→ What you need to do:
Rewrite the lines of every data entry, putting "visible text" in place of "text content" and leaving everything else as it is.

-- BEGIN Extracted information --

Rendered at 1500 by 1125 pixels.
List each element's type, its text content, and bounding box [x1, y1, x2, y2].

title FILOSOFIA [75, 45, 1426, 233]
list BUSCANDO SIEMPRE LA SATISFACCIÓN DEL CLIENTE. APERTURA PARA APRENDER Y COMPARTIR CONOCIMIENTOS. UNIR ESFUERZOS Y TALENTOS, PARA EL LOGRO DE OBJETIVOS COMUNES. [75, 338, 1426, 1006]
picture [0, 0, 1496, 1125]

-- END Extracted information --

→ Answer for this exercise:
Rendered at 1500 by 1125 pixels.
List each element's type, its visible text, and bounding box [x1, y1, x2, y2].

title FILOSOFIA [75, 45, 1426, 233]
list BUSCANDO SIEMPRE LA SATISFACCIÓN DEL CLIENTE. APERTURA PARA APRENDER Y COMPARTIR CONOCIMIENTOS. UNIR ESFUERZOS Y TALENTOS, PARA EL LOGRO DE OBJETIVOS COMUNES. [75, 338, 1426, 1006]
picture [0, 0, 1496, 1125]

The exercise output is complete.